落とし穴と運命の再会

「その代わり、荷物と装備は置いていってね。」

 

 そう言うと、ミラが短剣を手に飛びかかってきた。俺は間一髪のところで横に飛んでそれを避ける。しかし、荷物と距離を離されてしまった。

 こいつ、実力を隠していたのか。今の俺よりもずっと強い。今だって俺を殺そうと思えば殺せていたはずだ。


「抵抗しないでね、アレス。私はシーフレベル44。シイタは戦士レベル45。アレスよりも上よ。」


 ミラの言うことが本当ならレベルが以前のままでも俺に勝ち目はない。

 

「わかった。荷物は持っていけ。」

「その剣もよ。」


 ミラが俺の右手のミスリルソード攻撃力プラス10を指差す。

 ……どうする? 荷物の中身はほとんどモンスターのドロップだ。それはまた集めればいい。しかし、剣を取られたらダンジョン探索はここでリタイアだ。いやそれよりも、丸腰になった俺を本当に見逃してくれるのか? 俺を殺さないというミラの言葉を信じられるか?

 答えはノーだな。俺はミラに向かって走る。まともにやりあって勝てる相手ではないが、今なら隙を突いて逃げることは出来るはず。シイタはまだ装備をつけていない。


「アレス、それが答えなのね。」


 ミラが短剣を構えた。俺はこれからあの短剣を剣で弾いて隙を作って、ミラの横を通り抜けるのだ。やるしかない。

 だが、俺の後ろから来た衝撃が俺を押し飛ばす。


「ぐぁっ!」

「アレスさん、大人しくしてください!」


 裸のシイタが俺に体当たりをしたのだった。ちくしょう、シイタはその姿で戦うのかよ……。
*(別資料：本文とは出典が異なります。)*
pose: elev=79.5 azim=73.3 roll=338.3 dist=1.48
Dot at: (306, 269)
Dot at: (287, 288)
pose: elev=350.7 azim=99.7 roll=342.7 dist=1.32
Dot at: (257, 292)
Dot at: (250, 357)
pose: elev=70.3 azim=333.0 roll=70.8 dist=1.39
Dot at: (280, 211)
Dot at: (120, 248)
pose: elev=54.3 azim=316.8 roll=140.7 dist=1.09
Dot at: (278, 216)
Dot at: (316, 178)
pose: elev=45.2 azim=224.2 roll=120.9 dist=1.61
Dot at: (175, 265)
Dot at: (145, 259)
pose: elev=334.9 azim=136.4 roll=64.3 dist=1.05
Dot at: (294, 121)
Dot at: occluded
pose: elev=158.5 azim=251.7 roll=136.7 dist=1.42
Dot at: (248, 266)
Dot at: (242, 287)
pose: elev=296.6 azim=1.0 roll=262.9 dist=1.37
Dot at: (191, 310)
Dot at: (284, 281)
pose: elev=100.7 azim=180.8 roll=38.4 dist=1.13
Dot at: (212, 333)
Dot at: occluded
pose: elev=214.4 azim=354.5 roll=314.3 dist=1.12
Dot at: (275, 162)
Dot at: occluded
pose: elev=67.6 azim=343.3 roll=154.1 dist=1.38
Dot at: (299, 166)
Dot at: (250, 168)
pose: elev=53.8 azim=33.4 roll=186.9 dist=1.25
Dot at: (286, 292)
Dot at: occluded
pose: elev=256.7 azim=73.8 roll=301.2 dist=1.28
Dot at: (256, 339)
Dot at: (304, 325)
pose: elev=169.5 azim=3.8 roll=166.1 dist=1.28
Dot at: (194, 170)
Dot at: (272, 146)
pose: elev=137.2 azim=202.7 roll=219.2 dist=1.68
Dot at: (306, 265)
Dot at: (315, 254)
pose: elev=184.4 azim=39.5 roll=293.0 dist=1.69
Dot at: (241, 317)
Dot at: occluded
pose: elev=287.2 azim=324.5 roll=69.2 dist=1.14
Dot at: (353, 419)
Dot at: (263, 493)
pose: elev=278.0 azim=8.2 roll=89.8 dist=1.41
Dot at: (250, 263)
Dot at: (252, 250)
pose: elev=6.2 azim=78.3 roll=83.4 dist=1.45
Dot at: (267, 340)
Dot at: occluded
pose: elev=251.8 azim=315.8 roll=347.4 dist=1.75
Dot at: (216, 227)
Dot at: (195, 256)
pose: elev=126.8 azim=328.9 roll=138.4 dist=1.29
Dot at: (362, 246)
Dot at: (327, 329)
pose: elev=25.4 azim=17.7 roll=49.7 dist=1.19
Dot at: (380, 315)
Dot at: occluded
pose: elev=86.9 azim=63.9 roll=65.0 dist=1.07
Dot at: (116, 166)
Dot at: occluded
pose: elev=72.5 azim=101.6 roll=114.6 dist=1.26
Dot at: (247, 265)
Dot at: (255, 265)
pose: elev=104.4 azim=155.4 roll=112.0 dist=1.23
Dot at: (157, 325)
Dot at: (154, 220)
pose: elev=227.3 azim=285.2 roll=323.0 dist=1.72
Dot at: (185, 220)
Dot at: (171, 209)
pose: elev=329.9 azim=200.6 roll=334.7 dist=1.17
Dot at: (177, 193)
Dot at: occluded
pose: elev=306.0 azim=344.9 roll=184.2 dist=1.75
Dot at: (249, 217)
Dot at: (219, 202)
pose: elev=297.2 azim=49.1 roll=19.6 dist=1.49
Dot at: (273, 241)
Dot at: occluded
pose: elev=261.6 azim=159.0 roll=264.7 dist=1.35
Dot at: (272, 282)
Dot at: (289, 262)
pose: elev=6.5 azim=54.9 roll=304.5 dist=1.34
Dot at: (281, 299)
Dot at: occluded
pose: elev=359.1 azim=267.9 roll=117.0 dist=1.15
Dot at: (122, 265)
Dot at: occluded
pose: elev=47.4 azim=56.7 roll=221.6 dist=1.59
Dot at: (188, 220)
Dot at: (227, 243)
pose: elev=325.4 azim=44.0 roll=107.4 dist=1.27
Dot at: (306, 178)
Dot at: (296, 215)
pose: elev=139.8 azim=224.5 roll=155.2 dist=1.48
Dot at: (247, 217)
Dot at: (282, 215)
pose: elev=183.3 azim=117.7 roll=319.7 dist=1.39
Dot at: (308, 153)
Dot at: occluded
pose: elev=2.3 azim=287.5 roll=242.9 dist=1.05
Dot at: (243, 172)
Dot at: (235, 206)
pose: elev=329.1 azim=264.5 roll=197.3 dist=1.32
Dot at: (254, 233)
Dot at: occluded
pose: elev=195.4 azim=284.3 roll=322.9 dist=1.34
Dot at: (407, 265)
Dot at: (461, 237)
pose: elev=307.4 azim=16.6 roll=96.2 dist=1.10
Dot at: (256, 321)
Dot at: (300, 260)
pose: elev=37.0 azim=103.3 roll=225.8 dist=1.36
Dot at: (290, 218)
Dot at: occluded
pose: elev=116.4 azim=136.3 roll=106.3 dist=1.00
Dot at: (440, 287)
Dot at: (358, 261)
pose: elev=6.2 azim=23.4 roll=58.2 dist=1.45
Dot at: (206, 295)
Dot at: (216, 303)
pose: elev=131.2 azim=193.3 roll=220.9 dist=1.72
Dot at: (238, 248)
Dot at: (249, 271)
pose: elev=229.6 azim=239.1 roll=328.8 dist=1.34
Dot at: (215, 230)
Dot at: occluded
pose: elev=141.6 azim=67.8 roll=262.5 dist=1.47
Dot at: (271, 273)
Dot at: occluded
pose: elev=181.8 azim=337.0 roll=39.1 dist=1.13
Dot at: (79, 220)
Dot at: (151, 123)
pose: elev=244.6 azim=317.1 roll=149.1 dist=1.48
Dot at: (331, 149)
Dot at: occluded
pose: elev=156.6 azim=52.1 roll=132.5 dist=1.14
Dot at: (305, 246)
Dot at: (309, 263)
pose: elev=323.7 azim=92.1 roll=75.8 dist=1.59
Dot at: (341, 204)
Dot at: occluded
 だが、シイタのおかげで俺はミラの後ろに飛ばされている。体中が痛いが返って逃げやすくなった。俺は全力で走った。


「ああっ! シイタのバカ! あいつ逃げるつもりだったのか!」

「あ、ごめんなさい、ミラ……。」

「追うわよ!」

「こ、この格好で!?」

「そうよ!」



 転送ゲートは荷物の中だ。俺の逃げ場はどこにある? 俺は必死で思考を巡らせた。地下三階のマップ。ボスモンスターはもっと先だ。地下二階に上がる階段はこっちの方向じゃない。

 こっちの方向……何かあったか?

 不幸にも俺の向かった先は行き止まりだった。


「追いついたわ、アレス。万事休すね。」

「アレスさん……、剣を渡してくれれば大丈夫です。」

「もういいって、シイタ。こいつも殺そう。」

「え、でも……。」


 シイタは体を隠しながら立っている。

 その横に短剣を構えたミラが立つ。


「わかった、ミラ。観念する。ひと思いにやってくれ。」


 俺は剣を足下に置いて両手を上げた。


「うん? 何だか急に諦めがいいわね?」


 ……気付かれたか?

 あと数歩、ミラが俺に近づいてくれれば……。


「剣はここにある。俺を殺すなら殺せ。」

「……そうだ。思い出した。ここ、落とし穴のある部屋ね?」

「落とし穴? なんのことだ……?」


 やはりミラもマップを見ていたから知っていたか。くそっ、俺に近づいたミラを落としてやる作戦だったが……。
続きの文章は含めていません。